[Enunciado 1]: Explique, em uma a três frases, por que o juiz não viu risco de "volta impossível" ao conceder a liminar, conforme a notícia sobre Laranja da Terra.
[Enunciado 2]: Segundo a notícia sobre Laranja da Terra, qual é o valor máximo da multa caso a decisão não seja cumprida?

A Justiça estadual determinou que a Prefeitura de Laranja da Terra exonere, no prazo de até cinco dias, mais de 60 servidores comissionados nomeados com base na Lei Municipal nº 1.014/2021. A norma está com a eficácia suspensa desde o fim de 2024 por decisão do Tribunal de Justiça do Estado do Espírito Santo (TJES) em uma Ação Direta de Inconstitucionalidade (ADI).
Segundo estimativa do Ministério Público, deverão ser exonerados 65 servidores comissionados da estrutura administrativa do Executivo municipal. A liminar também proíbe novas nomeações com fundamento na mesma lei e determina que o município publique, em até 48 horas, comunicado em seu site oficial informando o cumprimento da ordem judicial.
A decisão é do juiz Jorge Orrevan Vaccari Filho, da 1ª Vara de Afonso Cláudio, e deve ser cumprida sob pena de multa de até R$ 100 mil. Ainda cabe recurso. De acordo com o Ministério Público, a prefeitura teria mantido nomeações em 2025 mesmo após o TJES suspender a Lei nº 1.014/2021, que trata dos cargos comissionados de “Assistente Operacional” e “Encarregado de Serviços Gerais”.
Para o órgão ministerial, as atribuições desses cargos seriam de natureza técnica e operacional, o que exigiria provimento por concurso público, e não por nomeação em comissão. A ação aponta que a cautelar do TJES foi publicada em 19 de dezembro de 2024 e que, ainda assim, teriam ocorrido nomeações ao longo de 2025.
Ao analisar o pedido, o juiz registrou haver indícios suficientes para concessão da liminar, destacando a existência de decisão do TJES suspendendo a lei e o risco de dano, inclusive ao erário, com a continuidade de atos baseados na norma. O magistrado também afirmou não identificar risco de “volta impossível”, uma vez que cargos comissionados têm vínculo precário e, caso haja mudança de entendimento futuro, a administração poderá voltar a nomear.

Itens armazenados:
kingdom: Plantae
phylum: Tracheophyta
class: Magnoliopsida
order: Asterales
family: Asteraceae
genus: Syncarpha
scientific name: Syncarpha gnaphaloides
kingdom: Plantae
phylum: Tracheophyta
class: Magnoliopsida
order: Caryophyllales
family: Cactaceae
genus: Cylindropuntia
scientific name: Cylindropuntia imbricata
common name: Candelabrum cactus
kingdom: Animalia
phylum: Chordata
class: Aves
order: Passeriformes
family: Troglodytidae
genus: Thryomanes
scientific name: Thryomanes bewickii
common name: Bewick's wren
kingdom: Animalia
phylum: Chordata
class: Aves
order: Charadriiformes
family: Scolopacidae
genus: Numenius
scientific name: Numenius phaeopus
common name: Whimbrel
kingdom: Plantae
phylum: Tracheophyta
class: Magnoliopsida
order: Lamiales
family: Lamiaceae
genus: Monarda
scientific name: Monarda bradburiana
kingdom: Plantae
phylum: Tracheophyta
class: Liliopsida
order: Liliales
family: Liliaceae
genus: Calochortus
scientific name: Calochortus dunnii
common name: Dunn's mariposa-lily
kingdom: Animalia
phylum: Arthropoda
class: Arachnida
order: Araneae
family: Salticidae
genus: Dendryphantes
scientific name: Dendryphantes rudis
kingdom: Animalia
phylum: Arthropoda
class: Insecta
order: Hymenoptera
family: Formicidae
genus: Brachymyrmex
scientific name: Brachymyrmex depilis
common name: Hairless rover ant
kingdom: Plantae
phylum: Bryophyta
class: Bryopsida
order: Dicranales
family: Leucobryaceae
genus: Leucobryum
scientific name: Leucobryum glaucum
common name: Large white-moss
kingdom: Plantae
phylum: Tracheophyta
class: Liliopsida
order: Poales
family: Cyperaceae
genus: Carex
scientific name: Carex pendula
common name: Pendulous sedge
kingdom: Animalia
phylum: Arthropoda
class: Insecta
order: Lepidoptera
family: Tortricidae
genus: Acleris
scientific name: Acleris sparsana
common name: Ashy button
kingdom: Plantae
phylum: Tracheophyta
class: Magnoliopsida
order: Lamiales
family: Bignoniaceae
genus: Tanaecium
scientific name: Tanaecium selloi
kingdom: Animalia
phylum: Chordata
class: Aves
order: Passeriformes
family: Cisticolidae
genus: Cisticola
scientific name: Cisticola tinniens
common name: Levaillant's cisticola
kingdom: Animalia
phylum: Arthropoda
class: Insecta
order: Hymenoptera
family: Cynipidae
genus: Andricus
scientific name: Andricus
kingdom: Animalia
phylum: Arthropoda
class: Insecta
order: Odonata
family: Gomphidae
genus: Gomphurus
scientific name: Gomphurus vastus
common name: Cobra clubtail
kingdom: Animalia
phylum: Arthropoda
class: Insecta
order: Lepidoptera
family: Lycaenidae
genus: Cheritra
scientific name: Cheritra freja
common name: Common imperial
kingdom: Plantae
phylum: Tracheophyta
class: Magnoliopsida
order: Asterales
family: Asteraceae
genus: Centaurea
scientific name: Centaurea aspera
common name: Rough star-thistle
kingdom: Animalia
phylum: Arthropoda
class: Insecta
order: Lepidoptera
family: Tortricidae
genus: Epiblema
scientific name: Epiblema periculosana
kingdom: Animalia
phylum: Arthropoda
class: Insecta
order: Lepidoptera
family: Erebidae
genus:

[Sua resposta 1]: O juiz afirmou que os cargos comissionados têm vínculo precário. Se o entendimento mudar no futuro, a administração poderá voltar a nomear.

[Sua resposta 2]: Até R$ 100 mil.